▶ Work item
The line with "Terror won't come" marks the start; please set it down along with all later lines through the end of the material, exactly, leaving out pictures.

▶ Information supplied
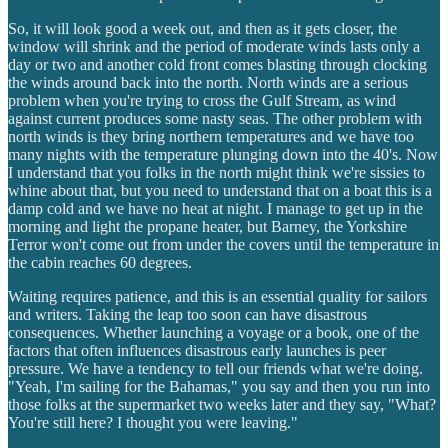
So, it will look good a week out, and then as it gets closer, the
window will shrink and the period of moderate winds lasts only a
day or two and another cold front comes blasting through clocking
the winds around back into the north. North winds are a serious
problem when you're trying to cross the Gulf Stream, as wind
against current produces some nasty seas. The other problem with
north winds is they bring northern temperatures and we have too
many nights with the temperature plunging down into the 40's. Now
I understand that you folks in the north might think we're sissies to
whine about that, but you need to understand that on a boat this is a
damp cold and we have no heat at night. I manage to get up in the
morning and light the propane heater, but Barney, the Yorkshire
Terror won't come out from under the covers until the temperature in
the cabin reaches 60 degrees.
Waiting requires patience, and this is an essential quality for sailors
and writers. Taking the leap too soon can have disastrous
consequences. Whether launching a voyage or a book, one of the
factors that often influences disastrous early launches is peer
pressure. We have a tendency to tell our friends what we're doing.
"Yeah, I'm sailing for the Bahamas," you say and then you run into
those folks at the supermarket two weeks later and they say, "What?
You're still here? I thought you were leaving."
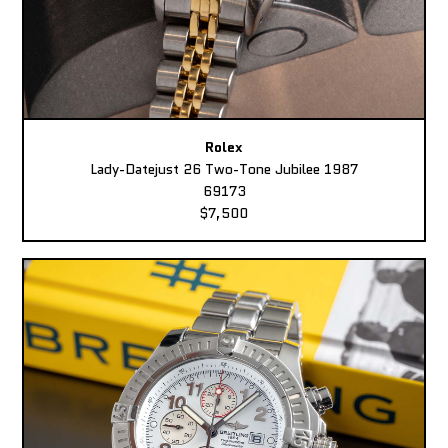
Rolex
Lady-Datejust 26 Two-Tone Jubilee 1987
69173
$7,500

▶ Exercise solution
Terror won't come out from under the covers until the temperature in
the cabin reaches 60 degrees.
Waiting requires patience, and this is an essential quality for sailors
and writers. Taking the leap too soon can have disastrous
consequences. Whether launching a voyage or a book, one of the
factors that often influences disastrous early launches is peer
pressure. We have a tendency to tell our friends what we're doing.
"Yeah, I'm sailing for the Bahamas," you say and then you run into
those folks at the supermarket two weeks later and they say, "What?
You're still here? I thought you were leaving."
Rolex
Lady-Datejust 26 Two-Tone Jubilee 1987
69173
$7,500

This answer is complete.